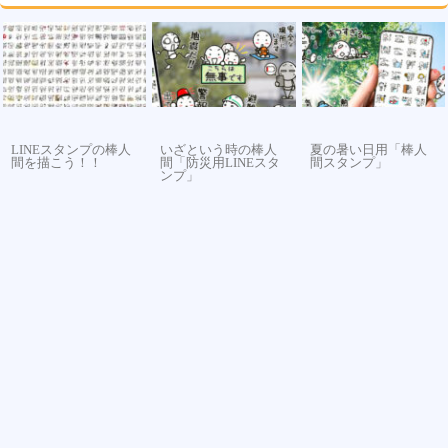
LINEスタンプの棒人
いざという時の棒人
夏の暑い日用「棒人
間を描こう！！
間「防災用LINEスタ
間スタンプ」
ンプ」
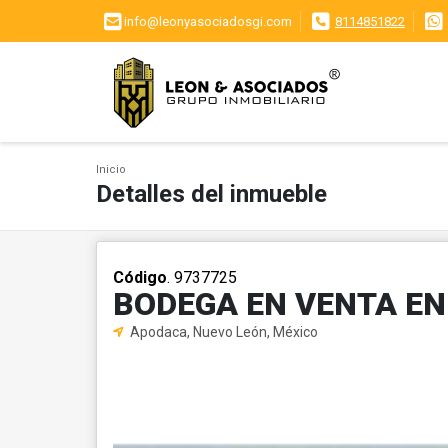
info@leonyasociadosgi.com
8114851822
Inicio
Detalles del inmueble
Código
. 9737725
BODEGA EN VENTA E
Apodaca, Nuevo León, México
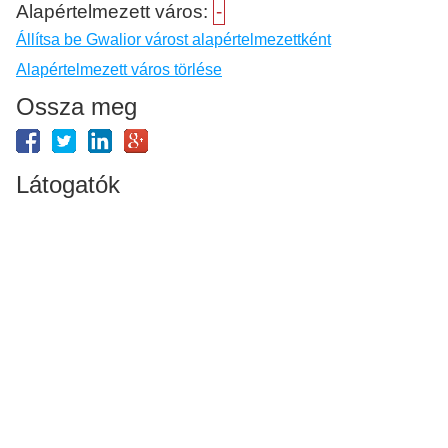
Alapértelmezett város:
-
Állítsa be Gwalior várost alapértelmezettként
Alapértelmezett város törlése
Ossza meg
Látogatók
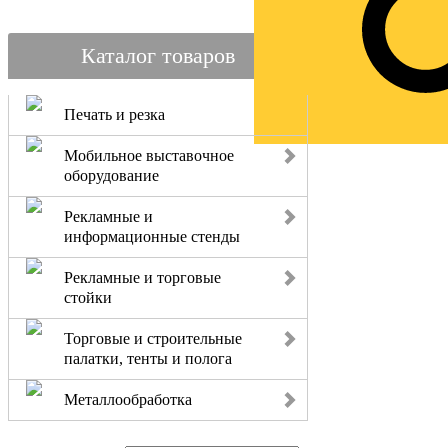
Каталог товаров
Печать и резка
Мобильное выставочное
оборудование
Рекламные и
информационные стенды
Рекламные и торговые
стойки
Торговые и строительные
палатки, тенты и полога
Металлообработка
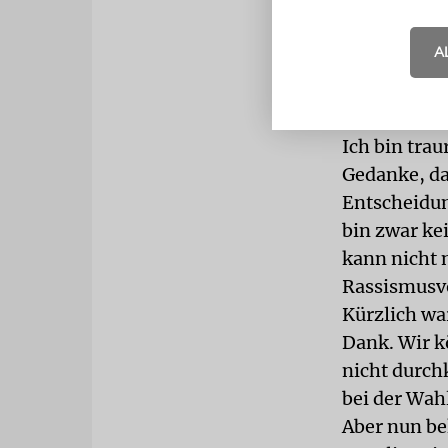
verschieden
was ihr gute
A
wird – und 
Lala Süsskin
Ich bin tra
Gedanke, da
Entscheidun
bin zwar kei
kann nicht 
Rassismusvo
Kürzlich war
Dank. Wir k
nicht durch
bei der Wah
Aber nun be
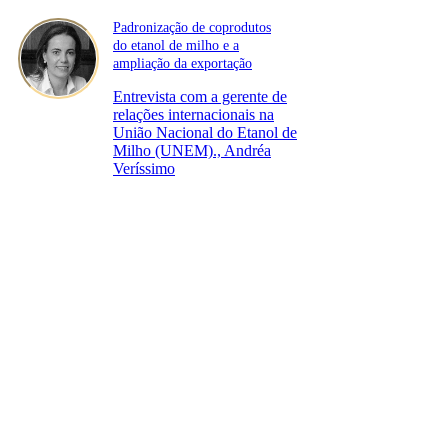
Padronização de coprodutos
do etanol de milho e a
ampliação da exportação
Entrevista com a gerente de
relações internacionais na
União Nacional do Etanol de
Milho (UNEM)., Andréa
Veríssimo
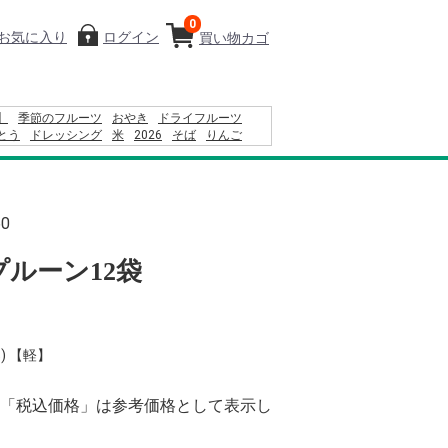
0
お気に入り
ログイン
買い物カゴ
】
季節のフルーツ
おやき
ドライフルーツ
とう
ドレッシング
米
2026
そば
りんご
ブル
2027
りんごかりんとう
カレー
2024
60
ルーン12袋
) 【軽】
「税込価格」は参考価格として表示し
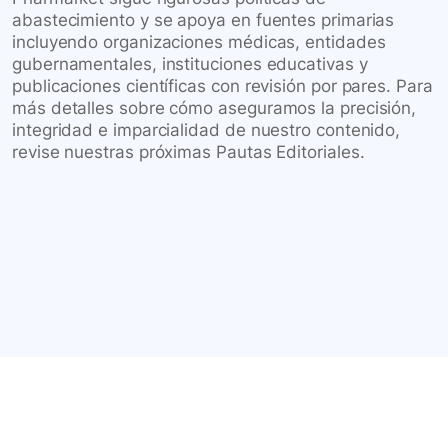
abastecimiento y se apoya en fuentes primarias
incluyendo organizaciones médicas, entidades
gubernamentales, instituciones educativas y
publicaciones científicas con revisión por pares. Para
más detalles sobre cómo aseguramos la precisión,
integridad e imparcialidad de nuestro contenido,
revise nuestras próximas Pautas Editoriales.
Conéctate con nuestra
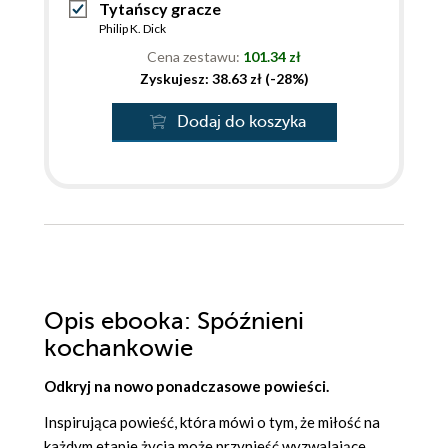
Tytańscy gracze
Philip K. Dick
Cena zestawu:
101.34 zł
Zyskujesz: 38.63 zł (-28%)
Dodaj do koszyka
Opis
ebooka
: Spóźnieni
kochankowie
Odkryj na nowo ponadczasowe powieści.
Inspirująca powieść, która mówi o tym, że miłość na
każdym etapie życia może przynieść wyzwalające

========================================================================

[Work required] In your copy of the records above, include every line exactly but no pictures.

[Exercise output]
LINEスタンプの棒人
いざという時の棒人
夏の暑い日用「棒人
間を描こう！！
間「防災用LINEスタ
間スタンプ」
ンプ」
info@leonyasociadosgi.com
8114851822
Inicio
Detalles del inmueble
Código
. 9737725
BODEGA EN VENTA E
Apodaca, Nuevo León, México
Alapértelmezett város:
-
Állítsa be Gwalior várost alapértelmezettként
Alapértelmezett város törlése
Ossza meg
Látogatók
Каталог товаров
Печать и резка
Мобильное выставочное
оборудование
Рекламные и
информационные стенды
Рекламные и торговые
стойки
Торговые и строительные
палатки, тенты и полога
Металлообработка
verschieden
was ihr gute
A
wird – und 
Lala Süsskin
Ich bin tra
Gedanke, da
Entscheidun
bin zwar kei
kann nicht 
Rassismusvo
Kürzlich war
Dank. Wir k
nicht durch
bei der Wah
Aber nun be
Padronização de coprodutos
do etanol de milho e a
ampliação da exportação
Entrevista com a gerente de
relações internacionais na
União Nacional do Etanol de
Milho (UNEM)., Andréa
Veríssimo
0
お気に入り
ログイン
買い物カゴ
】
季節のフルーツ
おやき
ドライフルーツ
とう
ドレッシング
米
2026
そば
りんご
ブル
2027
りんごかりんとう
カレー
2024
60
ルーン12袋
) 【軽】
「税込価格」は参考価格として表示し
abastecimiento y se apoya en fuentes primarias
incluyendo organizaciones médicas, entidades
gubernamentales, instituciones educativas y
publicaciones científicas con revisión por pares. Para
más detalles sobre cómo aseguramos la precisión,
integridad e imparcialidad de nuestro contenido,
revise nuestras próximas Pautas Editoriales.
Conéctate con nuestra
Tytańscy gracze
Philip K. Dick
Cena zestawu:
101.34 zł
Zyskujesz: 38.63 zł (-28%)
Dodaj do koszyka
Opis
ebooka
: Spóźnieni
kochankowie
Odkryj na nowo ponadczasowe powieści.
Inspirująca powieść, która mówi o tym, że miłość na
każdym etapie życia może przynieść wyzwalające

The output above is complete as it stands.